(Items from a data source)
################

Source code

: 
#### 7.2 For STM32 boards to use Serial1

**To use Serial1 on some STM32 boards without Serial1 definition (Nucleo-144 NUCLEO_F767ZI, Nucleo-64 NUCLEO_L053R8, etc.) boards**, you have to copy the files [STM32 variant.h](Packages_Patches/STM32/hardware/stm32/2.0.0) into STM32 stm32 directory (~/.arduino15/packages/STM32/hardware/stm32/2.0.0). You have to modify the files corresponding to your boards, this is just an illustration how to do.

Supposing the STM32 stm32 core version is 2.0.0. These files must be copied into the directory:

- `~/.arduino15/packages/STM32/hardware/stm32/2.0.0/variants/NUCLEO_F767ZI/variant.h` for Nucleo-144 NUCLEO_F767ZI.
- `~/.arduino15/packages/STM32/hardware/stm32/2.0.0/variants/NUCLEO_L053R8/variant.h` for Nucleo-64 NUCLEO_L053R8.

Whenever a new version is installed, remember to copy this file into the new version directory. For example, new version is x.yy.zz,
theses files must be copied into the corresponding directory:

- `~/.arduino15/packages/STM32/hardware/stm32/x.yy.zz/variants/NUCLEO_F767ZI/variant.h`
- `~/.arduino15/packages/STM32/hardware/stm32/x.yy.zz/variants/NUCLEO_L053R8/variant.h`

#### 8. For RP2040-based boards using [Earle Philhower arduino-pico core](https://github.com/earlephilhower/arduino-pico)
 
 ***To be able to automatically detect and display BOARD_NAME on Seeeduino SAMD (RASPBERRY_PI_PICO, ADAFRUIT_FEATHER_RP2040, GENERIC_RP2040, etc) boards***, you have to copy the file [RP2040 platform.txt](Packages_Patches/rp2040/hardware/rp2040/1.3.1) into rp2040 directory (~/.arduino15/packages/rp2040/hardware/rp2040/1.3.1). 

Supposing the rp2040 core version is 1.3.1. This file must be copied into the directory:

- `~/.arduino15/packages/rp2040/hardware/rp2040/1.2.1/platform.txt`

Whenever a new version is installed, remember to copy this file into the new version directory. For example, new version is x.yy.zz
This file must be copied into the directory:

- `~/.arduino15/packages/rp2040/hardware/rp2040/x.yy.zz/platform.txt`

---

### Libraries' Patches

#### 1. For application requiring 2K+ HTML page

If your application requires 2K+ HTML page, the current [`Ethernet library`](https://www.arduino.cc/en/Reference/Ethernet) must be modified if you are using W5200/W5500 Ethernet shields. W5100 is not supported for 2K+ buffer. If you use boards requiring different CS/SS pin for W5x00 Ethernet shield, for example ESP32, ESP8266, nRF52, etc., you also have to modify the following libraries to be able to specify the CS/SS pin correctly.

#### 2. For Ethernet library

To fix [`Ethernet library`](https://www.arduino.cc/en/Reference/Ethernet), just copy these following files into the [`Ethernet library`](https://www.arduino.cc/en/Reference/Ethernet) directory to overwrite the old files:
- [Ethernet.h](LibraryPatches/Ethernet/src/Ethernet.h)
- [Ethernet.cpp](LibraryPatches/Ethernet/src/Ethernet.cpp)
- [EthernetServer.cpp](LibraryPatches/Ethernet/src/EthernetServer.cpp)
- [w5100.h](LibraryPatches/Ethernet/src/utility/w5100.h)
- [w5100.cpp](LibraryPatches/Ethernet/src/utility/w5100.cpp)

################

• **Exercise**
Output each line of the data exactly as it stands above.

• **Expected answer**
Source code

: 
#### 7.2 For STM32 boards to use Serial1

**To use Serial1 on some STM32 boards without Serial1 definition (Nucleo-144 NUCLEO_F767ZI, Nucleo-64 NUCLEO_L053R8, etc.) boards**, you have to copy the files [STM32 variant.h](Packages_Patches/STM32/hardware/stm32/2.0.0) into STM32 stm32 directory (~/.arduino15/packages/STM32/hardware/stm32/2.0.0). You have to modify the files corresponding to your boards, this is just an illustration how to do.

Supposing the STM32 stm32 core version is 2.0.0. These files must be copied into the directory:

- `~/.arduino15/packages/STM32/hardware/stm32/2.0.0/variants/NUCLEO_F767ZI/variant.h` for Nucleo-144 NUCLEO_F767ZI.
- `~/.arduino15/packages/STM32/hardware/stm32/2.0.0/variants/NUCLEO_L053R8/variant.h` for Nucleo-64 NUCLEO_L053R8.

Whenever a new version is installed, remember to copy this file into the new version directory. For example, new version is x.yy.zz,
theses files must be copied into the corresponding directory:

- `~/.arduino15/packages/STM32/hardware/stm32/x.yy.zz/variants/NUCLEO_F767ZI/variant.h`
- `~/.arduino15/packages/STM32/hardware/stm32/x.yy.zz/variants/NUCLEO_L053R8/variant.h`

#### 8. For RP2040-based boards using [Earle Philhower arduino-pico core](https://github.com/earlephilhower/arduino-pico)
 
 ***To be able to automatically detect and display BOARD_NAME on Seeeduino SAMD (RASPBERRY_PI_PICO, ADAFRUIT_FEATHER_RP2040, GENERIC_RP2040, etc) boards***, you have to copy the file [RP2040 platform.txt](Packages_Patches/rp2040/hardware/rp2040/1.3.1) into rp2040 directory (~/.arduino15/packages/rp2040/hardware/rp2040/1.3.1). 

Supposing the rp2040 core version is 1.3.1. This file must be copied into the directory:

- `~/.arduino15/packages/rp2040/hardware/rp2040/1.2.1/platform.txt`

Whenever a new version is installed, remember to copy this file into the new version directory. For example, new version is x.yy.zz
This file must be copied into the directory:

- `~/.arduino15/packages/rp2040/hardware/rp2040/x.yy.zz/platform.txt`

---

### Libraries' Patches

#### 1. For application requiring 2K+ HTML page

If your application requires 2K+ HTML page, the current [`Ethernet library`](https://www.arduino.cc/en/Reference/Ethernet) must be modified if you are using W5200/W5500 Ethernet shields. W5100 is not supported for 2K+ buffer. If you use boards requiring different CS/SS pin for W5x00 Ethernet shield, for example ESP32, ESP8266, nRF52, etc., you also have to modify the following libraries to be able to specify the CS/SS pin correctly.

#### 2. For Ethernet library

To fix [`Ethernet library`](https://www.arduino.cc/en/Reference/Ethernet), just copy these following files into the [`Ethernet library`](https://www.arduino.cc/en/Reference/Ethernet) directory to overwrite the old files:
- [Ethernet.h](LibraryPatches/Ethernet/src/Ethernet.h)
- [Ethernet.cpp](LibraryPatches/Ethernet/src/Ethernet.cpp)
- [EthernetServer.cpp](LibraryPatches/Ethernet/src/EthernetServer.cpp)
- [w5100.h](LibraryPatches/Ethernet/src/utility/w5100.h)
- [w5100.cpp](LibraryPatches/Ethernet/src/utility/w5100.cpp)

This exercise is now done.